What Supreme Court case precedent is most relevant to the following hypothetical case? Toward the end of Gerald Ford’s presidency, a vacancy occurred in the office of the Surgeon General, Dr....
What Supreme Court case precedent is most relevant to the following hypothetical case?
Toward the end of Gerald Ford’s presidency, a vacancy occurred in the office of the Surgeon General, Dr. Angus Deftfinger. Ford appointed Dr. Fred Fumble. The appointment was confirmed by the Senate. Ford signed the commission. The Secretary of State, Henry Kissinger failed to deliver the commission to Dr. Fumble. Kennedy was inaugurated and refused to direct his Secretary of State to deliver the commission.
Fumble petitioned for a Writ of Mandamus to require Kissinger to deliver the commission. The law concerning the office of the Surgeon General provided once a commission was signed by the President, the Surgeon has a right to the office for five years, independent of the Executive. The appointment was irrevocable.
You are an assistance solicitor general and have been assigned the case of Fumble v. Kissinger.
The events described in this hypothetical case are almost identical to those that led to Marbury v. Madison. This case is almost invariably remembered as the one in which Chief Justice John Marshall asserted the principle of judicial review by declaring part of a law unconstitutional. But the details of the case are often overlooked.
After Thomas Jefferson defeated John Adams in the presidential election of 1800, the outgoing president moved to put a number of Federalist judges in the federal judiciary. Known as the "midnight justices," these men included William Marbury.
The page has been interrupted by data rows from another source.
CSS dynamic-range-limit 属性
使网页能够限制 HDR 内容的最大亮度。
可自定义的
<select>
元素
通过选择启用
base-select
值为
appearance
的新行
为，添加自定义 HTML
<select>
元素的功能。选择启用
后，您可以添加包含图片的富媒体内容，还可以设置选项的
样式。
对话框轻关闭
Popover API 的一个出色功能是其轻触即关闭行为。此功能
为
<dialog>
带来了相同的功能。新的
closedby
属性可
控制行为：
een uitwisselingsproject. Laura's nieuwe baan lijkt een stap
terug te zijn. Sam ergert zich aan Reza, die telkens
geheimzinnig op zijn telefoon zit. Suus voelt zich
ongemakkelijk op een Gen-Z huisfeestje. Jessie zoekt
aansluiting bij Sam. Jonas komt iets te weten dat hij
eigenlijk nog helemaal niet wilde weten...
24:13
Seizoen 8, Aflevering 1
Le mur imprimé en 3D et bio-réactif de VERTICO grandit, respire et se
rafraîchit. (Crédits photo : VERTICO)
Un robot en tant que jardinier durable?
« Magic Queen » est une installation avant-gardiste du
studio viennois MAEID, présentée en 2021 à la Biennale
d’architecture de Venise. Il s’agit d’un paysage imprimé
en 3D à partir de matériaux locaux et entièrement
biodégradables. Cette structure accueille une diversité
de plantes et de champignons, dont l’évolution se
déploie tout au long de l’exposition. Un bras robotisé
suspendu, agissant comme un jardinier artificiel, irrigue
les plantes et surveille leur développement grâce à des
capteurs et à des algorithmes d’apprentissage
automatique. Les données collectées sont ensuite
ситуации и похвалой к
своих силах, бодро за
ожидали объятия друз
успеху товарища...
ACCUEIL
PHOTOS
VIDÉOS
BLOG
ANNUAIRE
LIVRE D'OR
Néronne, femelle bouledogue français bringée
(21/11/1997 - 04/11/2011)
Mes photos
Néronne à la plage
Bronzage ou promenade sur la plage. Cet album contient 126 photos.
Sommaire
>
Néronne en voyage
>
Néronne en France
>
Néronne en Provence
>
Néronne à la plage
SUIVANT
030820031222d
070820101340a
Marbury, appointed as a justice of the peace in the District of Columbia, was one of several appointees whose commissions were not delivered by Secretary of State James Madison, who was acting under order from Thomas Jefferson. Marbury petitioned the Supreme Court to issue a writ of mandamus that would have required Jefferson to deliver the commissions. His petition cited a section of the Judiciary Act of 1789 that empowered the Supreme Court to do so.
It should be clear that the scenario that led to Marbury is almost identical to the one described in your question. The Supreme Court's ruling in the case was complex. John Marshall declared that Marbury indeed had the right to receive the commission, and that it was Madison's duty to deliver it. However, he ruled that the Judiciary Act was unconstitutional because it invested original jurisdiction in the Supreme Court. Thus Marshall established judicial review.
The important precedent of Marbury v. Madison for the case mentioned in your question would be that the writ of mandamus could not be issued by the Supreme Court, but rather by a federal district court.